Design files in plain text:
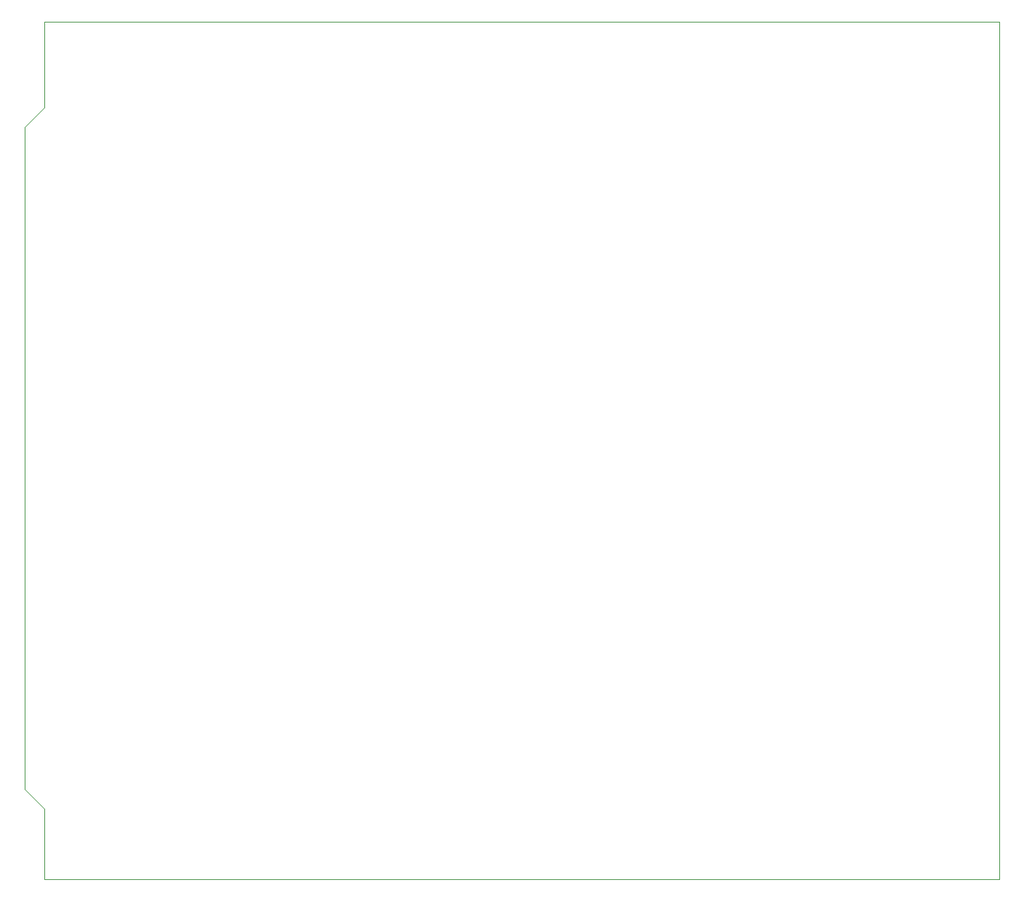
<source format=gm1>
G04*
G04 #@! TF.GenerationSoftware,Altium Limited,Altium Designer,21.5.1 (32)*
G04*
G04 Layer_Color=16711935*
%FSLAX25Y25*%
%MOIN*%
G70*
G04*
G04 #@! TF.SameCoordinates,40A1BE61-9D6D-4511-9C65-2EA0C261B3BE*
G04*
G04*
G04 #@! TF.FilePolarity,Positive*
G04*
G01*
G75*
%ADD14C,0.00394*%
D14*
X-9055Y41339D02*
X-0Y32283D01*
Y-0D02*
Y32283D01*
Y-0D02*
X437992D01*
X-0Y393701D02*
X437992D01*
Y-0D02*
Y393701D01*
X-9055Y41339D02*
Y345177D01*
X-0Y354232D01*
Y393701D01*
M02*

</source>
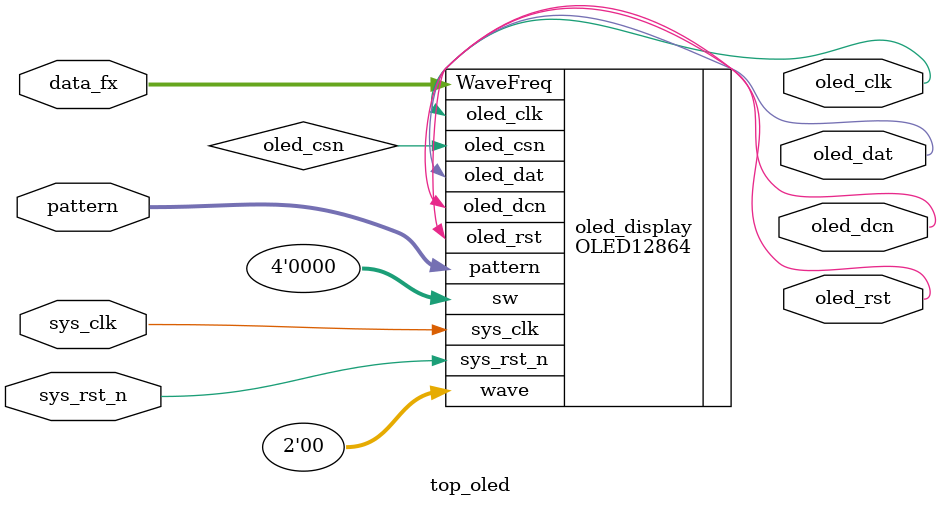
<source format=v>
module top_oled(
    input	sys_clk,    //系统时钟的输入
    input   sys_rst_n,  //复位信号
    input[29:0] data_fx,
    input[2:0] pattern,
    output	oled_rst,	//oled复位	
    output	oled_dcn,	//oled数据/命令控制
    output	oled_clk,	//SPI时钟信号
    output	oled_dat    //SPI数据信号
);
//wire	[26:0]  WaveFreq;
// 在你的顶层模块中
OLED12864 oled_display (
    .sys_clk(sys_clk),         // 提供50MHz时钟
    .sys_rst_n(sys_rst_n),     // 复位信号
    .sw(4'b0000),              // 开关全部关闭
    .wave(2'b00),              // 选择正弦波，把这个改成模式的选择与显示
    .WaveFreq(data_fx),  // 1MHz频率
    .oled_csn(oled_csn),       // 连接到OLED
    .oled_rst(oled_rst),
    .oled_dcn(oled_dcn), 
    .oled_clk(oled_clk),
    .oled_dat(oled_dat),
    .pattern(pattern)
);
endmodule

</source>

• **What this task involves**
Nothing but a number should be given: the number of lines in the records that contain the word "WaveFreq".

• **Output for this task**
2